But Linden was there, enough of a big brother and an alpha to give the couple a brief reprieve. He led the whole family in toasting them, all while I stood there in the door, staring, at this impossible thing.
Cliff, an alpha on the edge, framed in the warm embrace of his mate. A beta wolf.
“Congratulations, brothers,” Linden said, his calm voice expanding to fill the room. It was a weird thing. Linden had always been quiet. Well, quieter than Aspen and Juniper and their father. But he’d taken over as pack alpha, and since then, he’d never struggled to make his voice heard.
“I want to thank you both.” Linden smiled down at the couple as Rowan swayed in to rest his head on Cliff’s chest, and they both stared up at him. “For your patience with each other, for your faith in this pack, and for your willingness to take a chance on love when the odds seemed stacked against you.”
Right then, Linden caught my eye. I swallowed hard, heat flooding my face under the steady perusal of my alpha.
“And I think we all owe Archer Sterling a thank you as well. Without him and his commitment to finding a solution for alphas everywhere, I don’t think I’d have a chance to see my baby brother mated and married to the love of his life.”
Another cheer broke out, but Archer wasn’t there to hear it. I hoped he could feel all the gratitude in this room, that it washed over him from everybody from now on.
Linden, still holding my gaze, nodded. Archer deserved nothing less, and we both damn well knew it.
36
Archer
I’d known something was odd when Cliff had called and asked me to come out to Grovetown for lunch, but I’d needed to come down anyway, to talk to Linden and more importantly, drop off more of the pheromone preparation that he’d been testing for the last few weeks.
He wore it like a light cologne, making him smell like just a hint of cinnamon, and it went with Rowan’s sweet baking scent like nothing else I’d been able to imagine. Most importantly, it didn’t make him sneeze or scrunch up his nose in disgust.
Okay, no, most importantly, it seemed to beworking.
I slid into the booth opposite them, where the two of them were leaning into each other as they always did. But this afternoon there was a softness to the set of Cliff’s shoulders that was new. A relaxed air about him. An easy smile that looked like it belonged on his face, not like he’d forced it there to try to fool everyone.
Just sitting across from an alpha that relaxed settled my nerves too. Knowing that this enormous predator who was part of my pack was calm and happy meant there were no threats about, nothing I needed to worry over.

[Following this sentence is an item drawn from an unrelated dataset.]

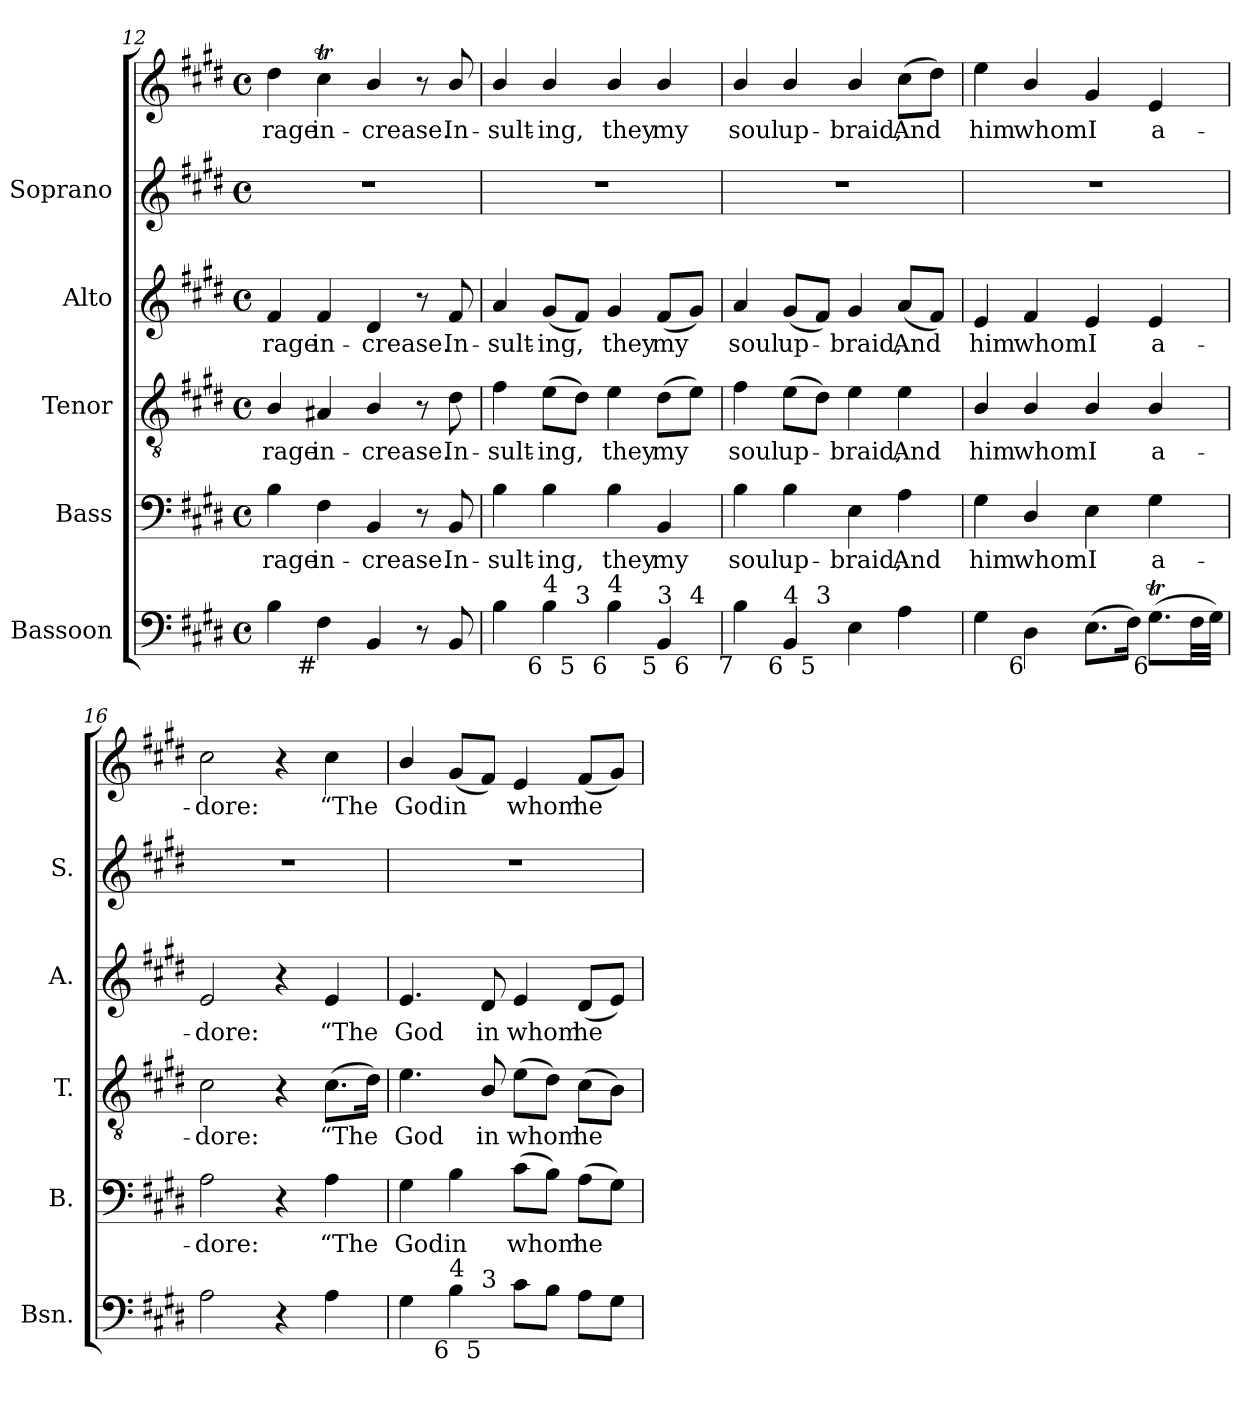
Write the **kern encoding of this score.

I could relax and eat lunch.
That, of course, was when Cliff turned his smile on me. “Hey. So this is probably a strange request. And the timing might be bad. I’ll understand if you can’t make it—”
“Cliff, sweetie,” Rowan interrupted, pausing in the middle to kiss his boyfriend on the cheek. “You have to at least ask him before you answer for him.”
Cliff flushed and leaned into his boyfriend’s touch, biting his lip before looking back up to meet my eye. “It’s just that Ro and I decided it’s high time we got hitched. So when I asked him to marry me, we decided to just... go ahead and do it.”
I ignored the tiny stab of jealousy in my gut and did nothing to stem the grin spreading across my face. I wanted that for me, sure, but if anyone in the world deserved happiness, it was these two. And maybe it was arrogant of me to think I’d had any part in helping them along, but—
“Good job on getting these two out of that rut of theirs,” Wanda Chadwick announced, arriving at the table. “They invite you to the shindig this weekend?”
Cliff shot her a narrow-eyed frown. “Not yet, Wanda. We were trying to.”
She tossed up her hands and inclined her head. “Fair enough. I’ll leave you be a minute, then.” Before leaving, she glanced over at me. “Usual soup and sandwich?”
I grinned and nodded back. “Please.” Then I turned to Cliff and Rowan. “Seriously? This weekend? That’s amazing! I guess I shouldn’t be shocked though. It’s Grovetown. I’ve never seen a place able to pull together and get things done the same way as you.”
“Us,” Rowan corrected. “The whole Grove pack, and that includes you now.”
He reminded me almost every time we saw each other, and it... it was helping. I got it. Rowan had lived his whole adult life in love with Cliff, and not sure if he’d ever get the happy ending he longed for. He was also a nurturer and wanted to make sure everyone had the support they needed. The combination meant he recognized when people felt like outsiders, and moved to fix it.
Frankly, he was maybe the best person I’d ever met.
Cliff leaned forward, across the table, and met my eye once again. “The reason we asked you to lunch is that I wanted to ask you, um”—he paused and glanced around the diner shiftily, then back to me—“this wouldn’t be happening without you, Archer. So we wanted to ask you to be my best man.”
Their hands were clasped on the table, and Rowan squeezed Cliff’s tight as they both looked at me, waiting.
Me. Archer Sterling, grandson of the architect of a near-genocide,theirnear-genocide. They wanted me to be their best man, because I had made a difference in the opposite direction.